Copy out every line of the entries below character for character, with the same line breaks and in the same order.

** Opening DATA FOR REVIEW block **

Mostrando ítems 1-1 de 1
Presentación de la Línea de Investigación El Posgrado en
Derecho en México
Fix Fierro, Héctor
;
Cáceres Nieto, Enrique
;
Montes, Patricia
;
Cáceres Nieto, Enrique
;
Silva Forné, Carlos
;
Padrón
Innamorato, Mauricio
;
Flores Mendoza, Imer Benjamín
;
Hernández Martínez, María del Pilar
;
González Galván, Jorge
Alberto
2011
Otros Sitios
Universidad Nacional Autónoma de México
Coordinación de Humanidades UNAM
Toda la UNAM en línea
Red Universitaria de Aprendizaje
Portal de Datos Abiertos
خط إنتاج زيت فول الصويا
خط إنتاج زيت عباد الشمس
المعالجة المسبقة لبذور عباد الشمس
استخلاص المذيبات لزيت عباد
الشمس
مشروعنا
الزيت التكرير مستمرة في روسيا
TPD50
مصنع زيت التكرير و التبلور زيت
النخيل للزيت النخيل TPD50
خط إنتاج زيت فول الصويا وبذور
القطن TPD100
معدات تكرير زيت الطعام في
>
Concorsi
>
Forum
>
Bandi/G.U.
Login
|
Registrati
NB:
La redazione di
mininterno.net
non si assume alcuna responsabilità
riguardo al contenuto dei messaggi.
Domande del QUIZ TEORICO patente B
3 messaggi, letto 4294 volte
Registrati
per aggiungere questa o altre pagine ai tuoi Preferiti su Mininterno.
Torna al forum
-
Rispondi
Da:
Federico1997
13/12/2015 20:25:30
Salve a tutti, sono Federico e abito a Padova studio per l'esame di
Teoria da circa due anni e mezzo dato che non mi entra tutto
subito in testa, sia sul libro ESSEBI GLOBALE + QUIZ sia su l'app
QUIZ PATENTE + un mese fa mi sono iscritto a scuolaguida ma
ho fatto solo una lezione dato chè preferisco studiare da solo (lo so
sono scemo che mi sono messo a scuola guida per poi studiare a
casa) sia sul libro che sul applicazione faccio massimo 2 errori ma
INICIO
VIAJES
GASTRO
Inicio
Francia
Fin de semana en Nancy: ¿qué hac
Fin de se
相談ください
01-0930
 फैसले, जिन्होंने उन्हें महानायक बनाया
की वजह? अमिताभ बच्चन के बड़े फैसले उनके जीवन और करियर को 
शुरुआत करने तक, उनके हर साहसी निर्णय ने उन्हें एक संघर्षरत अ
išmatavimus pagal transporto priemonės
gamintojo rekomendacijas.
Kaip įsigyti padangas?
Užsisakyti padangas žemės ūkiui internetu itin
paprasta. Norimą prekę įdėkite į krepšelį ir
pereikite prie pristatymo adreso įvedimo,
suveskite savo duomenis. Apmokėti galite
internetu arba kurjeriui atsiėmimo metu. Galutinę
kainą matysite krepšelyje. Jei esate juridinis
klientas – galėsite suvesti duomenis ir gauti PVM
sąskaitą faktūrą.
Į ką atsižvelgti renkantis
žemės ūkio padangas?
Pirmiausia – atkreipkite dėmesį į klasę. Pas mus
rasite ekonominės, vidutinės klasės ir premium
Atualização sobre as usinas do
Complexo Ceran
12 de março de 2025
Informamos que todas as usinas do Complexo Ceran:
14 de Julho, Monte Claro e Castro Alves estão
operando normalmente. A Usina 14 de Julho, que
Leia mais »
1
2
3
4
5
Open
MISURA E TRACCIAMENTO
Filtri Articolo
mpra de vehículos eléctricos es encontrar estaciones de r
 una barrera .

** Closing DATA FOR REVIEW block **

### RESULT FOR THIS TASK
Mostrando ítems 1-1 de 1
Presentación de la Línea de Investigación El Posgrado en
Derecho en México
Fix Fierro, Héctor
;
Cáceres Nieto, Enrique
;
Montes, Patricia
;
Cáceres Nieto, Enrique
;
Silva Forné, Carlos
;
Padrón
Innamorato, Mauricio
;
Flores Mendoza, Imer Benjamín
;
Hernández Martínez, María del Pilar
;
González Galván, Jorge
Alberto
2011
Otros Sitios
Universidad Nacional Autónoma de México
Coordinación de Humanidades UNAM
Toda la UNAM en línea
Red Universitaria de Aprendizaje
Portal de Datos Abiertos
خط إنتاج زيت فول الصويا
خط إنتاج زيت عباد الشمس
المعالجة المسبقة لبذور عباد الشمس
استخلاص المذيبات لزيت عباد
الشمس
مشروعنا
الزيت التكرير مستمرة في روسيا
TPD50
مصنع زيت التكرير و التبلور زيت
النخيل للزيت النخيل TPD50
خط إنتاج زيت فول الصويا وبذور
القطن TPD100
معدات تكرير زيت الطعام في
>
Concorsi
>
Forum
>
Bandi/G.U.
Login
|
Registrati
NB:
La redazione di
mininterno.net
non si assume alcuna responsabilità
riguardo al contenuto dei messaggi.
Domande del QUIZ TEORICO patente B
3 messaggi, letto 4294 volte
Registrati
per aggiungere questa o altre pagine ai tuoi Preferiti su Mininterno.
Torna al forum
-
Rispondi
Da:
Federico1997
13/12/2015 20:25:30
Salve a tutti, sono Federico e abito a Padova studio per l'esame di
Teoria da circa due anni e mezzo dato che non mi entra tutto
subito in testa, sia sul libro ESSEBI GLOBALE + QUIZ sia su l'app
QUIZ PATENTE + un mese fa mi sono iscritto a scuolaguida ma
ho fatto solo una lezione dato chè preferisco studiare da solo (lo so
sono scemo che mi sono messo a scuola guida per poi studiare a
casa) sia sul libro che sul applicazione faccio massimo 2 errori ma
INICIO
VIAJES
GASTRO
Inicio
Francia
Fin de semana en Nancy: ¿qué hac
Fin de se
相談ください
01-0930
 फैसले, जिन्होंने उन्हें महानायक बनाया
की वजह? अमिताभ बच्चन के बड़े फैसले उनके जीवन और करियर को 
शुरुआत करने तक, उनके हर साहसी निर्णय ने उन्हें एक संघर्षरत अ
išmatavimus pagal transporto priemonės
gamintojo rekomendacijas.
Kaip įsigyti padangas?
Užsisakyti padangas žemės ūkiui internetu itin
paprasta. Norimą prekę įdėkite į krepšelį ir
pereikite prie pristatymo adreso įvedimo,
suveskite savo duomenis. Apmokėti galite
internetu arba kurjeriui atsiėmimo metu. Galutinę
kainą matysite krepšelyje. Jei esate juridinis
klientas – galėsite suvesti duomenis ir gauti PVM
sąskaitą faktūrą.
Į ką atsižvelgti renkantis
žemės ūkio padangas?
Pirmiausia – atkreipkite dėmesį į klasę. Pas mus
rasite ekonominės, vidutinės klasės ir premium
Atualização sobre as usinas do
Complexo Ceran
12 de março de 2025
Informamos que todas as usinas do Complexo Ceran:
14 de Julho, Monte Claro e Castro Alves estão
operando normalmente. A Usina 14 de Julho, que
Leia mais »
1
2
3
4
5
Open
MISURA E TRACCIAMENTO
Filtri Articolo
mpra de vehículos eléctricos es encontrar estaciones de r
 una barrera .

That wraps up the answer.